At that very moment, someone tapped me on the back. I had never seen this guy before and he asked me if I was a Christian. I hesitated and said that I wasn’t sure.
He went on to ask, “Where do you think you will go after you die?”
That was a difficult question. I was already on my way to my death, but in my heart, I didn’t even know where I would end up after I took my life.
He sat down and shared the Gospel with me, and that was the very first time that I felt God’s presence. In that moment, I felt so free. That was also the first time that I truly accepted Jesus in my life.
A time for change
After that day, everything felt so different because my perspective of life had completely changed.
For the first time, I had joy and I looked forward to reading the Bible and understanding who this Jesus was. I found myself becoming more disciplined in the way I applied myself at school, because I wanted to live for God and give Him my best efforts.
Eventually, I was able to make some friends in school! Even my loved ones slowly changed over the years, resulting in fewer quarrels. Our conversations and interactions also improved.
I don’t know what exactly happened — it wasn’t me that changed them.

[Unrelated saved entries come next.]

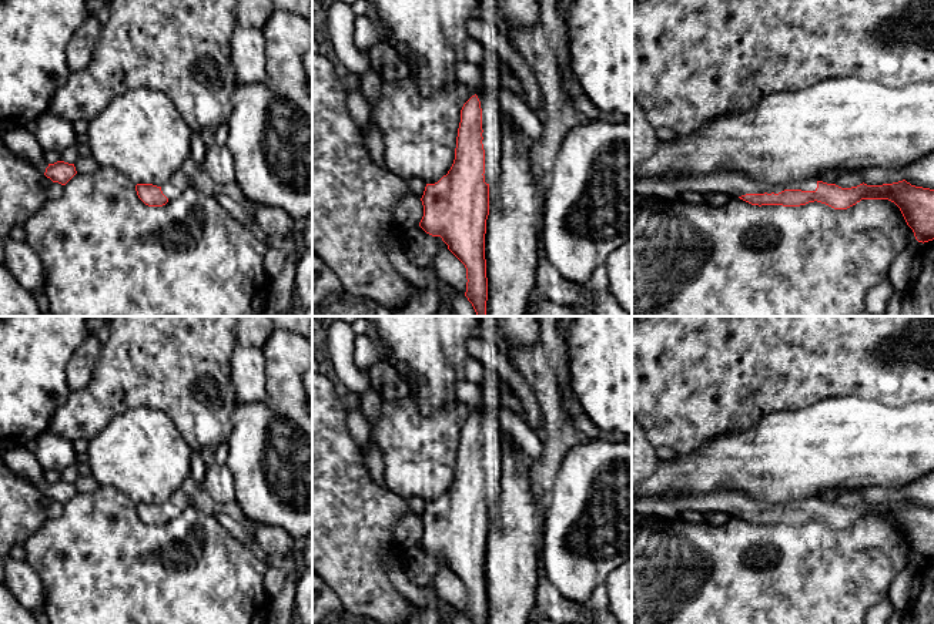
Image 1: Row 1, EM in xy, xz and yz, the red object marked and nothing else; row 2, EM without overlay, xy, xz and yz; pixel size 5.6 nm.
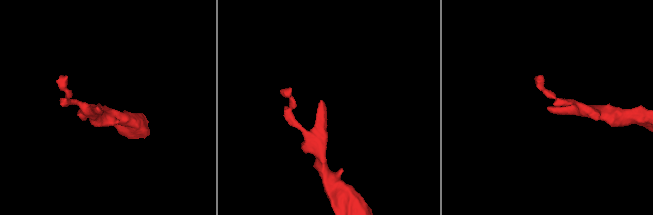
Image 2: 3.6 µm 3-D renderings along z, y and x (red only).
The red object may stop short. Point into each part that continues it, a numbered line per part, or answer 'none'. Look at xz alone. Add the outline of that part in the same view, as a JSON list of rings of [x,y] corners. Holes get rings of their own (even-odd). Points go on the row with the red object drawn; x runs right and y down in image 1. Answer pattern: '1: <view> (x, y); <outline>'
1: xz (495, 73); [[[485,48],[482,87],[475,91],[482,108],[482,144],[485,150],[485,182],[489,184],[499,172],[503,125],[508,113],[498,101],[498,91],[512,85],[508,64],[493,51]]]

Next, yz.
1: yz (732, 183); [[[720,168],[707,175],[682,175],[669,180],[680,192],[689,191],[700,195],[724,194],[739,198],[746,194],[779,194],[784,189],[816,191],[817,181],[803,181],[784,185],[760,182],[737,170]]]

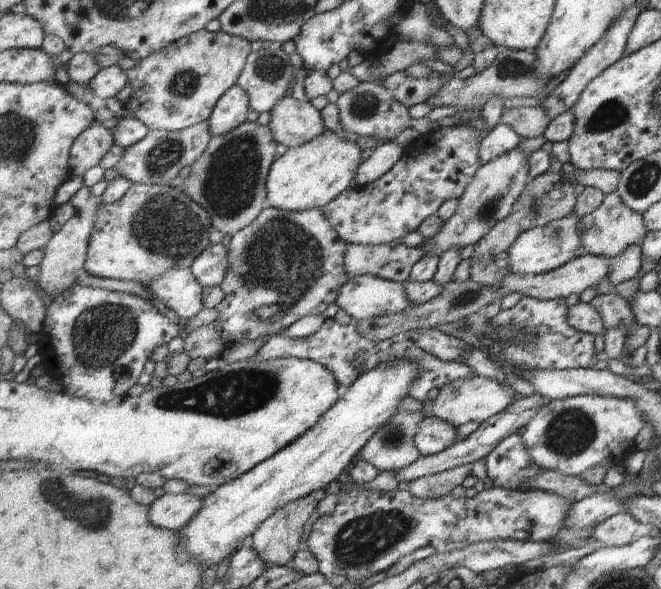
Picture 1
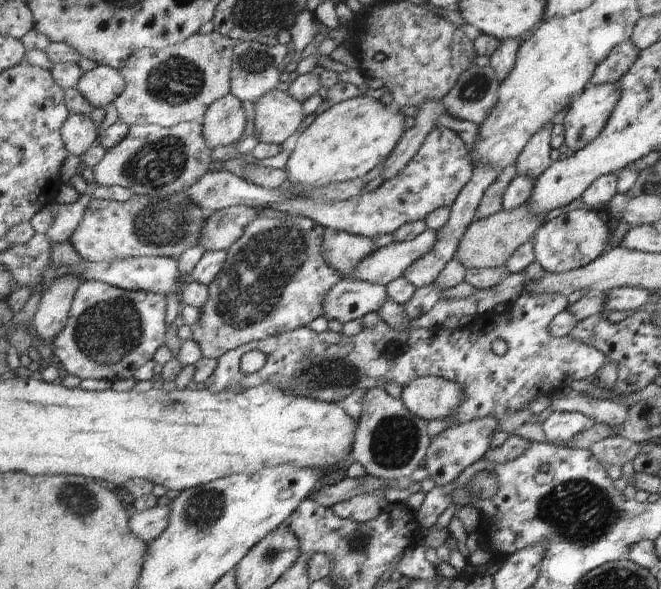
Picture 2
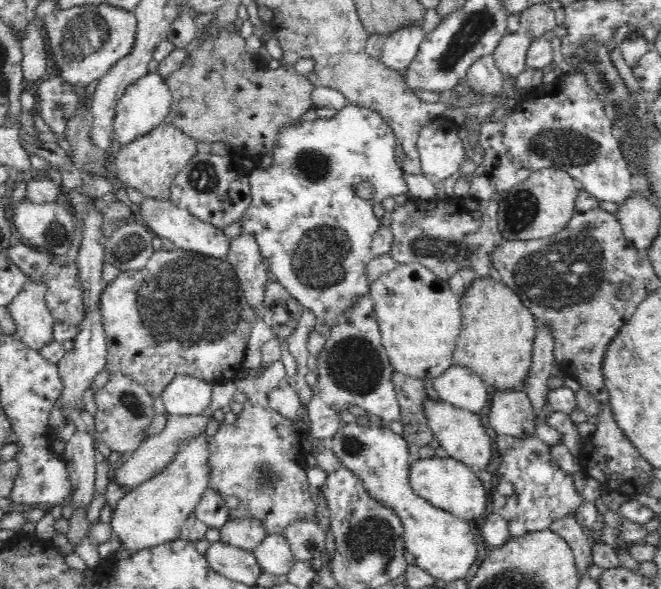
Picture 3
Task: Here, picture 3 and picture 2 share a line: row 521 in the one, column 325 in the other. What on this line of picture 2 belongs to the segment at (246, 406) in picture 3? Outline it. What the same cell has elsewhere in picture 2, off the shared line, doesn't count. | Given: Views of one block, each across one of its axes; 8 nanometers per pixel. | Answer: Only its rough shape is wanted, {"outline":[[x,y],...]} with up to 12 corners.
{"outline":[[261,215],[209,285],[218,360],[309,327],[343,280],[314,219]]}

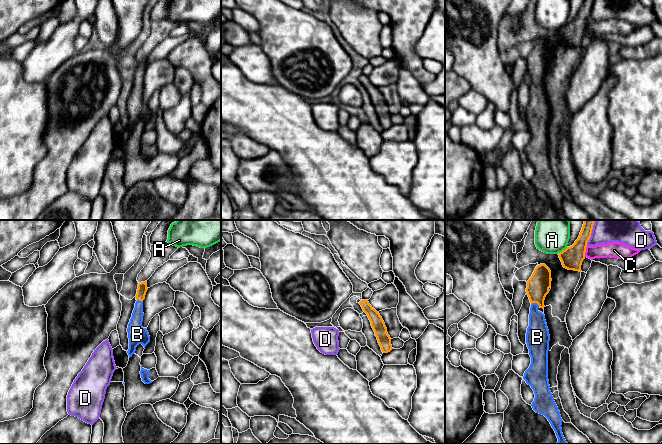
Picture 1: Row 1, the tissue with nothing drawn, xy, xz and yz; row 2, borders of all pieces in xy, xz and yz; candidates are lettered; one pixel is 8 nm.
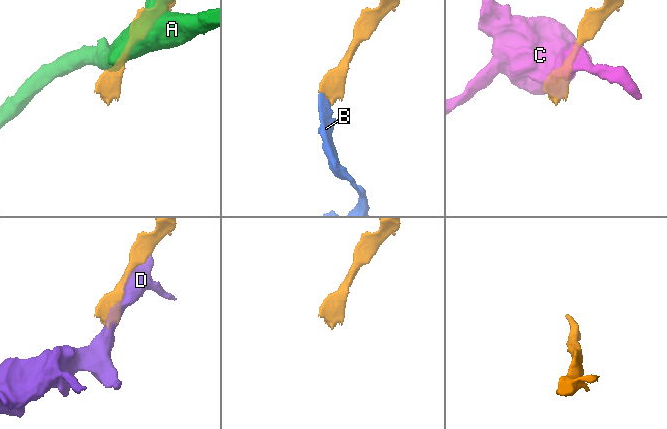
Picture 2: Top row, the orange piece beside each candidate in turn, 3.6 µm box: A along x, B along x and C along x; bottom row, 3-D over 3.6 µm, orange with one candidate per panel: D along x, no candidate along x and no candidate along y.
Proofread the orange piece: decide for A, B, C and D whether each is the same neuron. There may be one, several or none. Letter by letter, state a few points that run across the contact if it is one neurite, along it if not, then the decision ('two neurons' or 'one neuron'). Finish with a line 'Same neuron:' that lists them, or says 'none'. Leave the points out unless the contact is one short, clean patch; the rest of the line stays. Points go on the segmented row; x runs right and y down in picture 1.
A: yz (567, 247), (559, 253) | two neurons
B: yz (538, 285), (535, 302), (537, 333) | one neuron
C: two neurons
D: two neurons
Same neuron: B

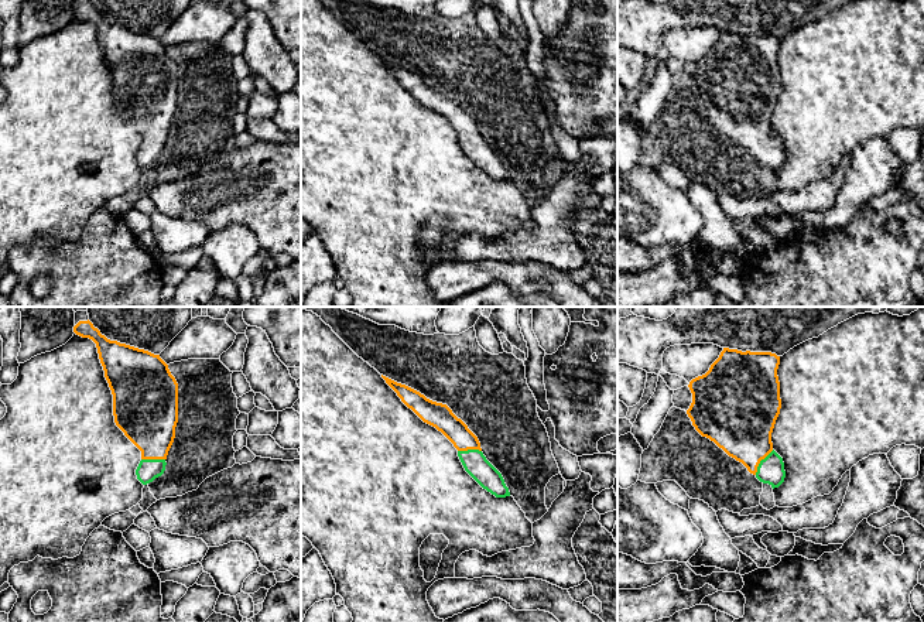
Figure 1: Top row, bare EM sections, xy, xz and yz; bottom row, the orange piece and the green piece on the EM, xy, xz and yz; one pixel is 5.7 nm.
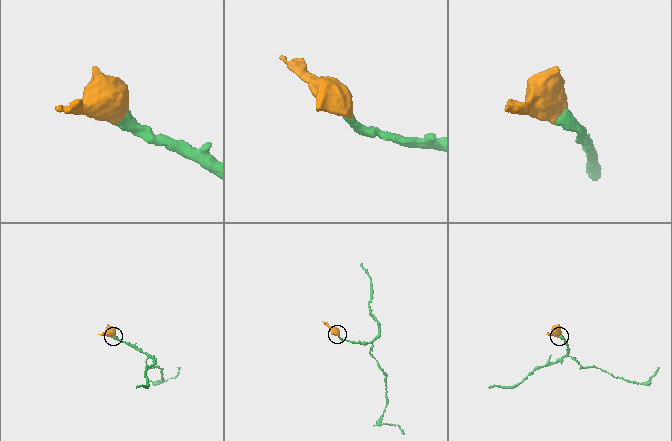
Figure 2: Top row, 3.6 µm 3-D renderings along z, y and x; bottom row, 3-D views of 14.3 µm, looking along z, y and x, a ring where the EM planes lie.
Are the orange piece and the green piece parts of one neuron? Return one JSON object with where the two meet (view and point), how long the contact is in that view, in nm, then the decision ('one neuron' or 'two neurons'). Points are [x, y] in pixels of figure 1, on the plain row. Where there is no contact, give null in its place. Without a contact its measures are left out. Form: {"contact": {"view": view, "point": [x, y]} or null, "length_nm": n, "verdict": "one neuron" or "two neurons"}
{"contact": {"view": "yz", "point": [760, 143]}, "length_nm": 180, "verdict": "one neuron"}

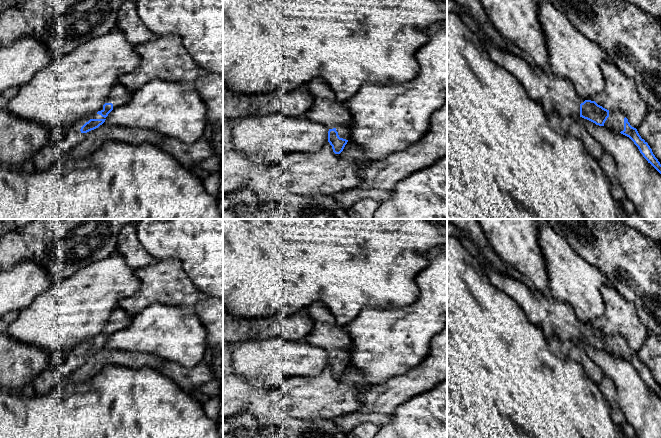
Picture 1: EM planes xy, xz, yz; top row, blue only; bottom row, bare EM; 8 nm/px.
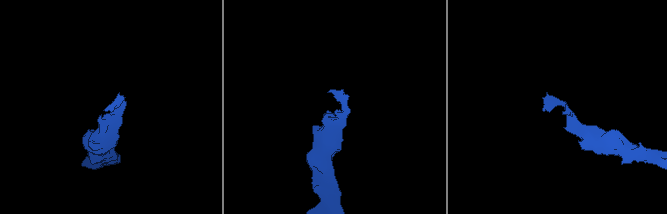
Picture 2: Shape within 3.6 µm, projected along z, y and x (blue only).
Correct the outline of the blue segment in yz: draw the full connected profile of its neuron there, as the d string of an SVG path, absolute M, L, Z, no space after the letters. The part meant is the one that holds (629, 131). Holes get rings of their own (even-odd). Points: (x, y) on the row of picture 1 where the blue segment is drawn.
M447 0L447 12L456 13L483 40L490 57L520 81L529 98L539 102L548 116L570 117L573 122L582 117L596 125L611 127L613 131L629 137L648 163L661 174L660 162L623 112L609 111L595 101L581 99L570 80L548 74L523 56L498 48L484 36L468 10L455 1Z

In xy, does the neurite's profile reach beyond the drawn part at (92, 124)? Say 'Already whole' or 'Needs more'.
Needs more

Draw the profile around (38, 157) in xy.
M40 150L33 157L35 170L43 170L43 151Z

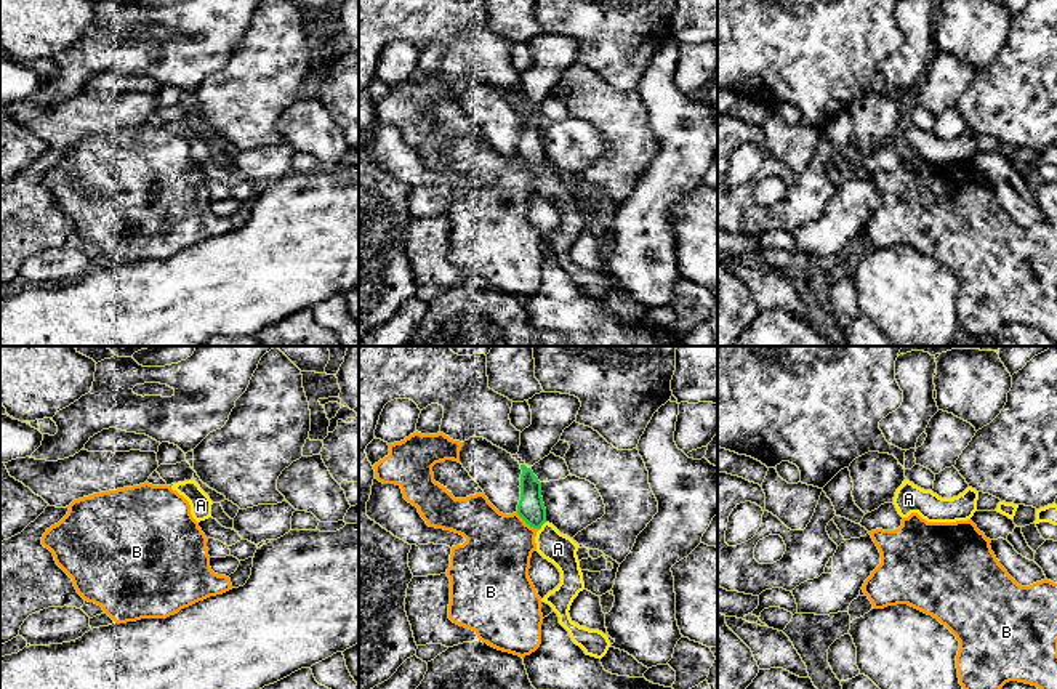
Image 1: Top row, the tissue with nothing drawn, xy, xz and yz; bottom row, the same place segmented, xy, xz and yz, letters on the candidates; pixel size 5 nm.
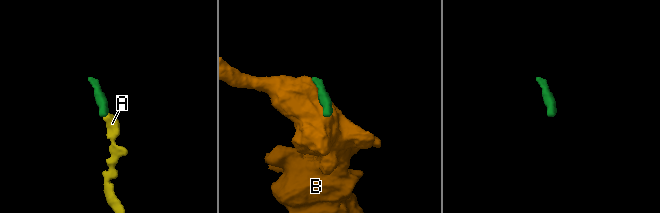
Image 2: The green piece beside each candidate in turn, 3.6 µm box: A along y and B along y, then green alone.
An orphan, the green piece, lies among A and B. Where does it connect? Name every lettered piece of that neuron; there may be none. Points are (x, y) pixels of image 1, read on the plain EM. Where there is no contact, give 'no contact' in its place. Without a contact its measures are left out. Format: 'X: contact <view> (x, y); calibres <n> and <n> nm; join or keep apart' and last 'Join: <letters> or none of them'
A: contact xz (542, 165); calibres 140 and 160 nm; join
B: contact xz (527, 164); calibres 140 and 360 nm; keep apart
Join: A

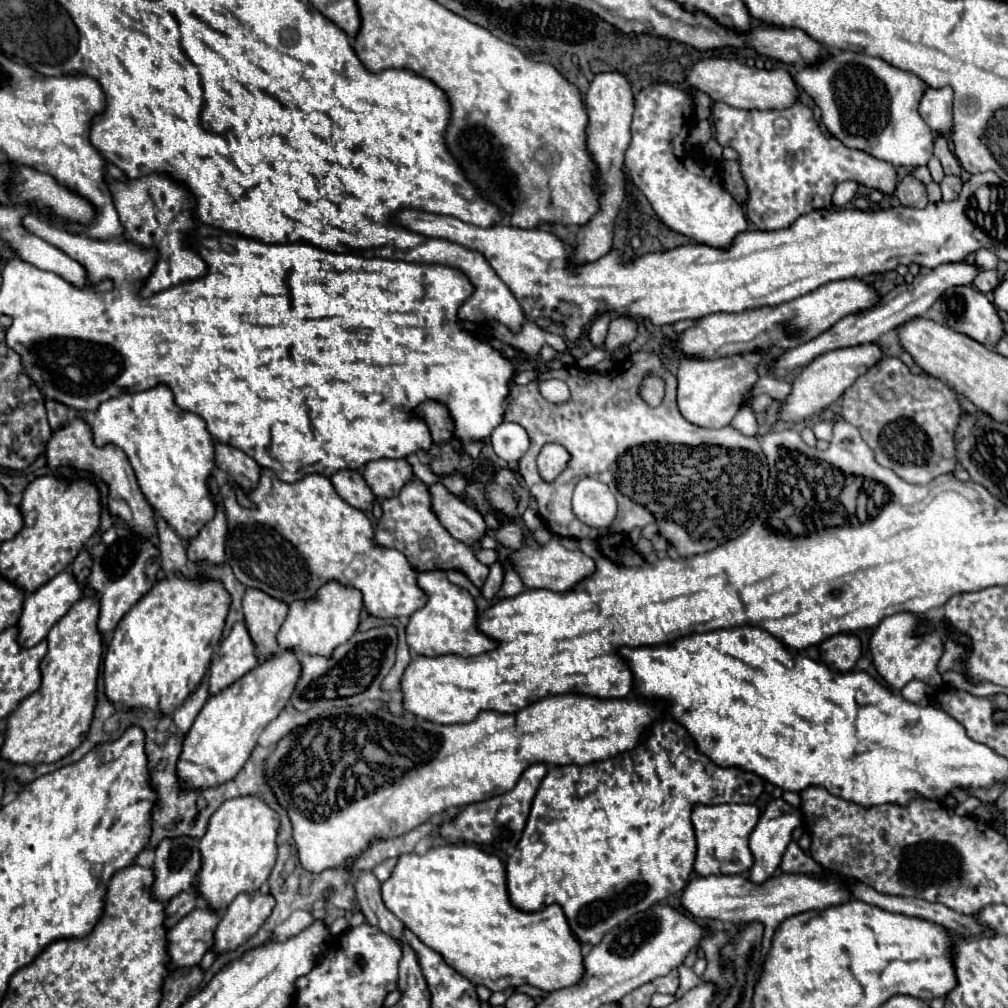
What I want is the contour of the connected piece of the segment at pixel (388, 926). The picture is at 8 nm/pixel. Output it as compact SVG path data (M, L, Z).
M362 872L356 882L358 892L358 904L366 916L366 922L372 926L378 926L386 934L394 936L402 942L402 922L384 906L380 896L380 882L372 872Z

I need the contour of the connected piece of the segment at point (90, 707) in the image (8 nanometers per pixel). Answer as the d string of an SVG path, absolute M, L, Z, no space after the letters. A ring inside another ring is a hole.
M82 598L50 630L48 654L40 664L42 686L20 702L20 706L10 714L6 726L8 736L2 746L2 756L10 762L32 766L42 762L56 762L78 748L86 738L96 706L96 680L102 658L98 616L100 600Z

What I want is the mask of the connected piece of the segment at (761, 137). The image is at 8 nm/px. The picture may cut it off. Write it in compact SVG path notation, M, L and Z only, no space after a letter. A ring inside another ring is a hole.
M716 102L712 106L716 140L738 152L740 172L748 186L746 218L758 230L780 230L790 226L808 210L828 208L834 188L844 180L892 194L896 188L896 170L862 150L846 148L838 138L824 136L812 110L794 102L784 110L738 110Z

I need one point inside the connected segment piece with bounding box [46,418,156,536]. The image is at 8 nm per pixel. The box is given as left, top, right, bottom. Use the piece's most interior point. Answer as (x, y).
(72, 445)

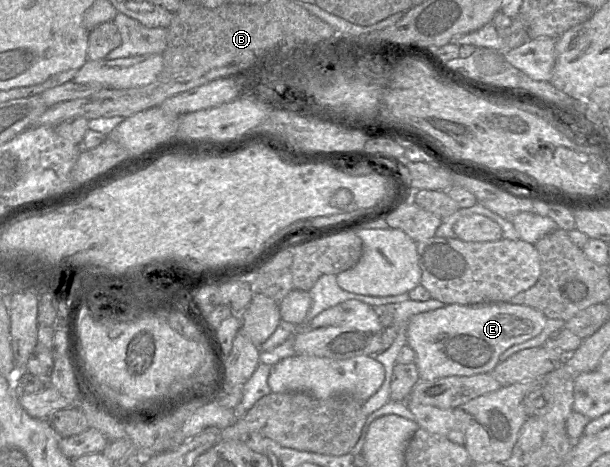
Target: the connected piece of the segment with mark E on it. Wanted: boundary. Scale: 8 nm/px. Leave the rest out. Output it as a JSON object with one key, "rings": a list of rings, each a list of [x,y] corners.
{"rings":[[[510,302],[447,304],[444,308],[413,315],[407,327],[407,344],[415,352],[420,381],[490,374],[505,350],[538,336],[547,320],[536,308]]]}

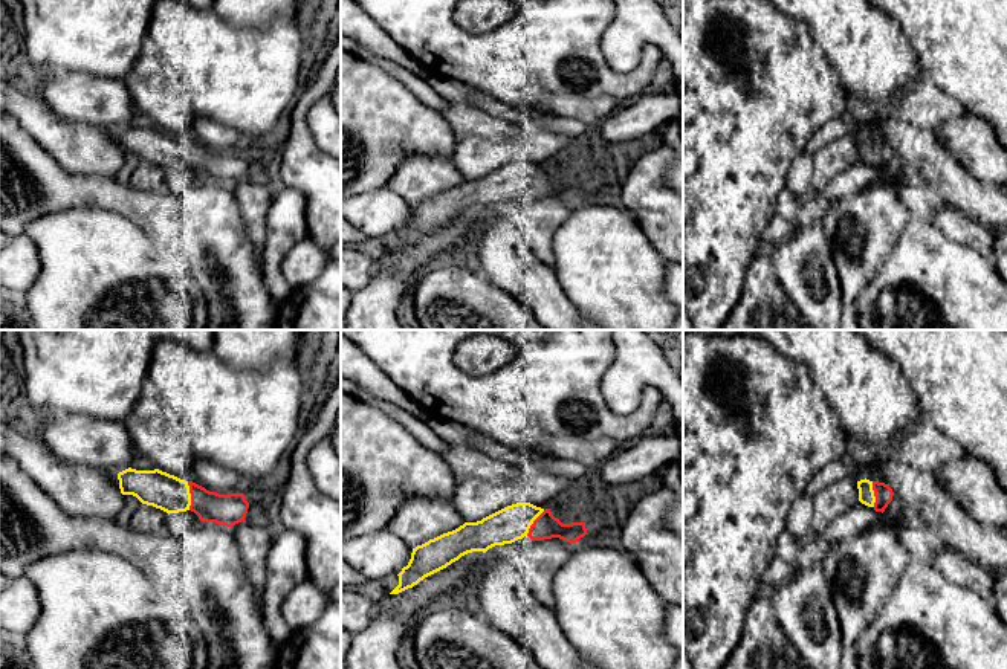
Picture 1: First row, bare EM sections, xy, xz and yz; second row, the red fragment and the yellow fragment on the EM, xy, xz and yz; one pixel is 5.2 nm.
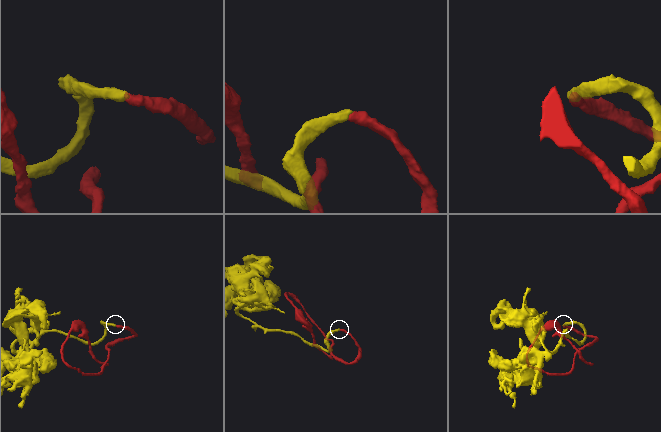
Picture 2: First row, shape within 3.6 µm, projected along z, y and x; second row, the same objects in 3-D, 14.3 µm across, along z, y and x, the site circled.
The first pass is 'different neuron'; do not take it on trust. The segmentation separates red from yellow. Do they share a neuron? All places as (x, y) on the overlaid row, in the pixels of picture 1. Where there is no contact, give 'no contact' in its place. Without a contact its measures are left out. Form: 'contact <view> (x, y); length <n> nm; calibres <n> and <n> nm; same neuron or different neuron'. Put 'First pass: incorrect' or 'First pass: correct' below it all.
contact xy (191, 495); length 150 nm; calibres 160 and 190 nm; same neuron
First pass: incorrect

All I can say that it was by the grace of God that He transformed me and my family, bit by bit, day by day.
For example, in BMT, when us guys received letters from our families, I was stunned that my parents actually wrote me a letter.
Part of that letter read: “Daddy and Mummy love you, but you may not know it. It’s hidden in our hearts. We can’t express ourselves well, and don’t know how to elaborate. Please forgive us.”
I was overwhelmed when I first received this letter because those were words that I had never heard growing up. Words of love, words of reconciliation… words I never got to hear in all the years of my childhood.
Words that marked the start of a healing journey.
The God who saves families
Today, I am 34. Through it all, I have seen how God was working in my life and how He loves me.
He redeemed my whole family so that our home and conversations are more peaceful. We’re learning how to show and receive love in our relationships with one another. We’re praying together during difficult times — especially my mum, who often prays for us.
Because of the redeeming love of Christ, we can relate to one another with love, forgiveness and patience. Looking back, I know my parents did the best they could, with the little they had. They are not perfect people — and neither am I.
We are all sinners in need of God’s grace — and indeed, we have received grace upon grace, all to His glory.